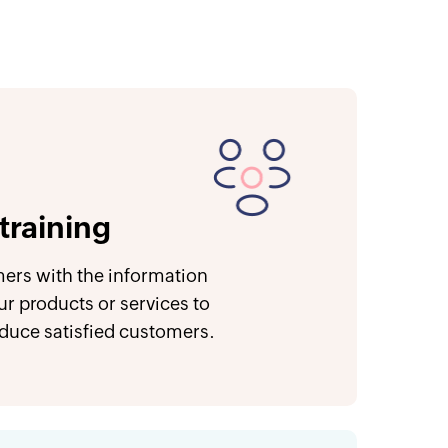
training
ers with the information
ur products or services to
oduce satisfied customers.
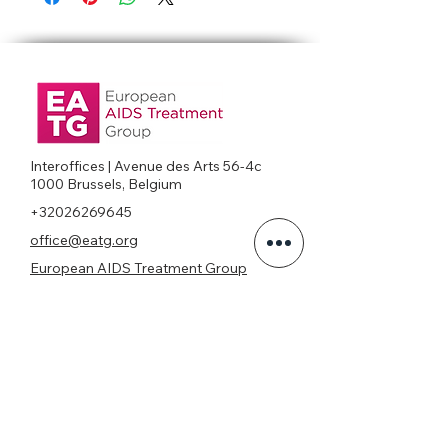
Interoffices | Avenue des Arts 56-4c
1000 Brussels, Belgium
+32026269645
office@eatg.org
European AIDS Treatment Group
Privacy Policy
Join our mailing list
Never miss an update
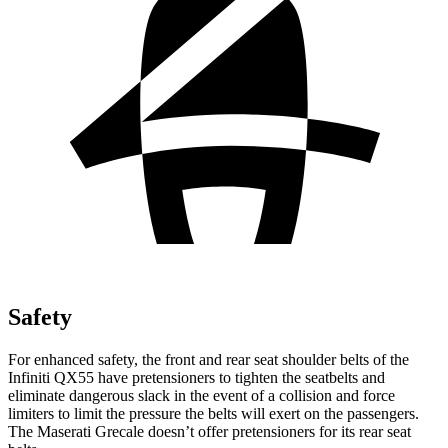
Safety
For enhanced safety, the front and rear seat shoulder belts of the
Infiniti QX55 have pretensioners to tighten the seatbelts and
eliminate dangerous slack in the event of a collision and force
limiters to limit the pressure the belts will exert on the passengers.
The Maserati Grecale doesn’t offer pretensioners for its rear seat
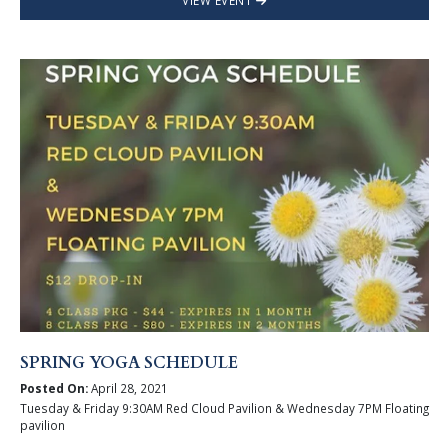
VIEW EVENT
SPRING YOGA SCHEDULE
Posted On:
April 28, 2021
Tuesday & Friday 9:30AM Red Cloud Pavilion & Wednesday 7PM Floating
pavilion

——

■ Exercise goal: No pictures go in the copy. Output exactly the lines from the line containing "The Maserati Grecale" through the end of the listing above.

■ Answer below:
The Maserati Grecale doesn’t offer pretensioners for its rear seat
VIEW EVENT
SPRING YOGA SCHEDULE
Posted On:
April 28, 2021
Tuesday & Friday 9:30AM Red Cloud Pavilion & Wednesday 7PM Floating
pavilion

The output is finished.